RMT's Bondholders Turn Down Restructuring Plan
On Wednesday, the Singapore-based shipowner Rickmers Maritime Trust (RMT) said that investors had rejected a restructuring plan for $70 million in maturing debt. This is second time that its bondholders have turned the proposal down. RMT said that it would continue talks with senior investors on selling ships to raise capital.
Trading in RMT’s stock was suspended in mid-November when the firm missed a $3 million interest payment and warned that it could not guarantee the continuance of its operations. RMT has cautioned its investors that liquidation or judicial management would likely mean "zero recovery for noteholders."
Like other Singaporean maritime firms, RMT faces an extra hurdle in negotiations with creditors: the firm says that local regulations limit liquidity and pricing transparency in the corporate bond market, giving bondholders an incentive to hang on to their investments and resist restructuring. The minimum bond denomination is set at $170,000, and bondholders must be "accredited" investors with significant assets.

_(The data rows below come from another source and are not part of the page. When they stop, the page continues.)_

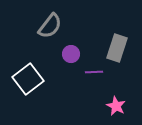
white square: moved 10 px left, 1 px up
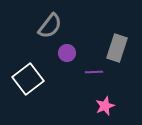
purple circle: moved 4 px left, 1 px up
pink star: moved 11 px left; rotated 24 degrees clockwise
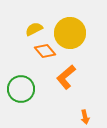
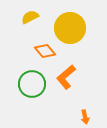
yellow semicircle: moved 4 px left, 12 px up
yellow circle: moved 5 px up
green circle: moved 11 px right, 5 px up
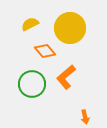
yellow semicircle: moved 7 px down
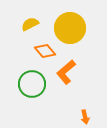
orange L-shape: moved 5 px up
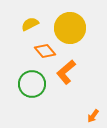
orange arrow: moved 8 px right, 1 px up; rotated 48 degrees clockwise
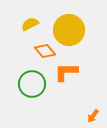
yellow circle: moved 1 px left, 2 px down
orange L-shape: rotated 40 degrees clockwise
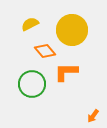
yellow circle: moved 3 px right
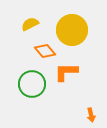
orange arrow: moved 2 px left, 1 px up; rotated 48 degrees counterclockwise
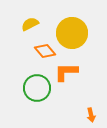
yellow circle: moved 3 px down
green circle: moved 5 px right, 4 px down
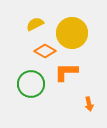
yellow semicircle: moved 5 px right
orange diamond: rotated 20 degrees counterclockwise
green circle: moved 6 px left, 4 px up
orange arrow: moved 2 px left, 11 px up
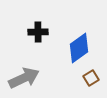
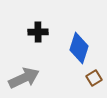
blue diamond: rotated 36 degrees counterclockwise
brown square: moved 3 px right
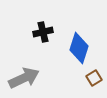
black cross: moved 5 px right; rotated 12 degrees counterclockwise
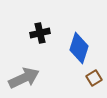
black cross: moved 3 px left, 1 px down
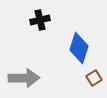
black cross: moved 13 px up
gray arrow: rotated 24 degrees clockwise
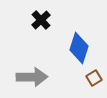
black cross: moved 1 px right; rotated 30 degrees counterclockwise
gray arrow: moved 8 px right, 1 px up
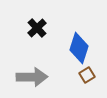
black cross: moved 4 px left, 8 px down
brown square: moved 7 px left, 3 px up
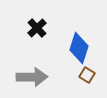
brown square: rotated 28 degrees counterclockwise
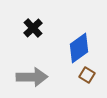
black cross: moved 4 px left
blue diamond: rotated 36 degrees clockwise
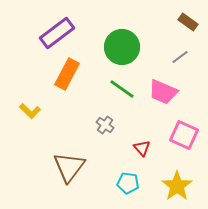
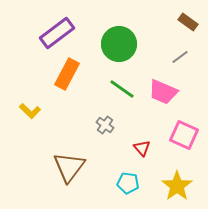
green circle: moved 3 px left, 3 px up
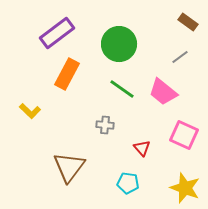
pink trapezoid: rotated 16 degrees clockwise
gray cross: rotated 30 degrees counterclockwise
yellow star: moved 8 px right, 2 px down; rotated 16 degrees counterclockwise
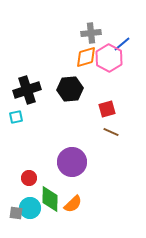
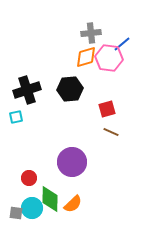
pink hexagon: rotated 20 degrees counterclockwise
cyan circle: moved 2 px right
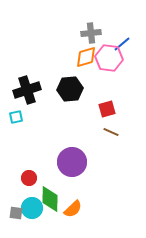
orange semicircle: moved 5 px down
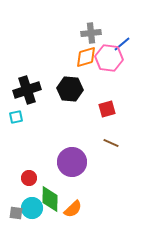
black hexagon: rotated 10 degrees clockwise
brown line: moved 11 px down
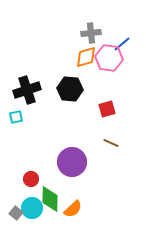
red circle: moved 2 px right, 1 px down
gray square: rotated 32 degrees clockwise
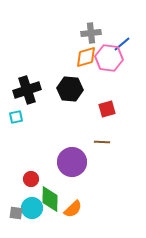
brown line: moved 9 px left, 1 px up; rotated 21 degrees counterclockwise
gray square: rotated 32 degrees counterclockwise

RMT asserts that these requirements limit the pool of potential buyers, which reduces bond trading activity and makes it difficult to price debt.

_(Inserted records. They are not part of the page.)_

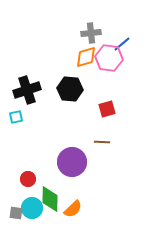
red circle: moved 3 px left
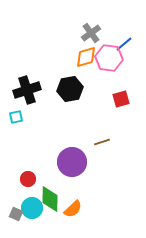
gray cross: rotated 30 degrees counterclockwise
blue line: moved 2 px right
black hexagon: rotated 15 degrees counterclockwise
red square: moved 14 px right, 10 px up
brown line: rotated 21 degrees counterclockwise
gray square: moved 1 px down; rotated 16 degrees clockwise
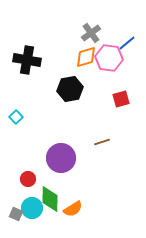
blue line: moved 3 px right, 1 px up
black cross: moved 30 px up; rotated 28 degrees clockwise
cyan square: rotated 32 degrees counterclockwise
purple circle: moved 11 px left, 4 px up
orange semicircle: rotated 12 degrees clockwise
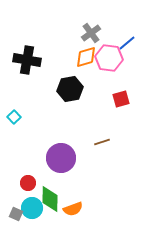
cyan square: moved 2 px left
red circle: moved 4 px down
orange semicircle: rotated 12 degrees clockwise
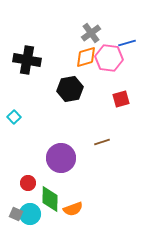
blue line: rotated 24 degrees clockwise
cyan circle: moved 2 px left, 6 px down
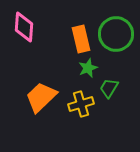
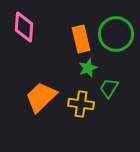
yellow cross: rotated 25 degrees clockwise
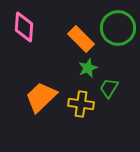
green circle: moved 2 px right, 6 px up
orange rectangle: rotated 32 degrees counterclockwise
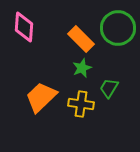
green star: moved 6 px left
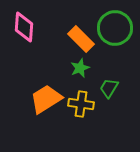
green circle: moved 3 px left
green star: moved 2 px left
orange trapezoid: moved 5 px right, 2 px down; rotated 12 degrees clockwise
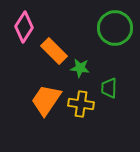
pink diamond: rotated 28 degrees clockwise
orange rectangle: moved 27 px left, 12 px down
green star: rotated 30 degrees clockwise
green trapezoid: rotated 30 degrees counterclockwise
orange trapezoid: moved 1 px down; rotated 24 degrees counterclockwise
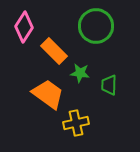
green circle: moved 19 px left, 2 px up
green star: moved 5 px down
green trapezoid: moved 3 px up
orange trapezoid: moved 2 px right, 6 px up; rotated 92 degrees clockwise
yellow cross: moved 5 px left, 19 px down; rotated 20 degrees counterclockwise
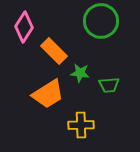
green circle: moved 5 px right, 5 px up
green trapezoid: rotated 95 degrees counterclockwise
orange trapezoid: rotated 112 degrees clockwise
yellow cross: moved 5 px right, 2 px down; rotated 10 degrees clockwise
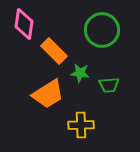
green circle: moved 1 px right, 9 px down
pink diamond: moved 3 px up; rotated 24 degrees counterclockwise
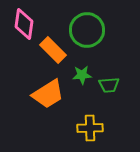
green circle: moved 15 px left
orange rectangle: moved 1 px left, 1 px up
green star: moved 2 px right, 2 px down; rotated 12 degrees counterclockwise
yellow cross: moved 9 px right, 3 px down
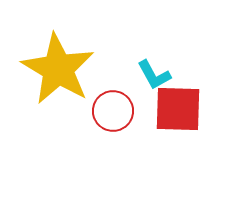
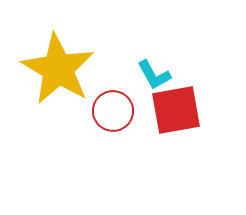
red square: moved 2 px left, 1 px down; rotated 12 degrees counterclockwise
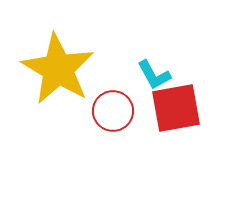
red square: moved 2 px up
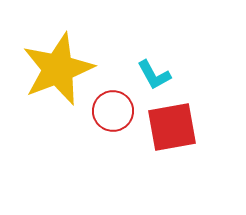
yellow star: rotated 20 degrees clockwise
red square: moved 4 px left, 19 px down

Structural changes create difficulties for Panamax owners
RMT is a non-operating shipowner with 15 Panamax container vessels. Container carriers face challenges from overcapacity, and the Panamax segment has been particularly hard-hit: the enlargement of the Panama Canal allows more efficient post-Panamax ships to trade between the Pacific and Atlantic basins, reducing demand for older, smaller Panamax vessels.
In early December, RMT said that it had laid up five of its ships due to low demand. Six more are operating on the spot market, where charter rates have fallen as low as $4,500 per day – well below recent estimates of operating costs. A decline in rates means a decline in value, and Panamax container vessels have lost as much as two thirds of their worth over the past twelve months, forcing firms like RMT to take impairments.
In a move emblematic of the state of the market, RMT recently scrapped the 2009-built India Rickmers to settle a loan from Commerzbank. She was purchased new for $60 million just seven years ago, but her value as an operating vessel was recently estimated at $6 million. She is believed to be the youngest container ship ever scrapped.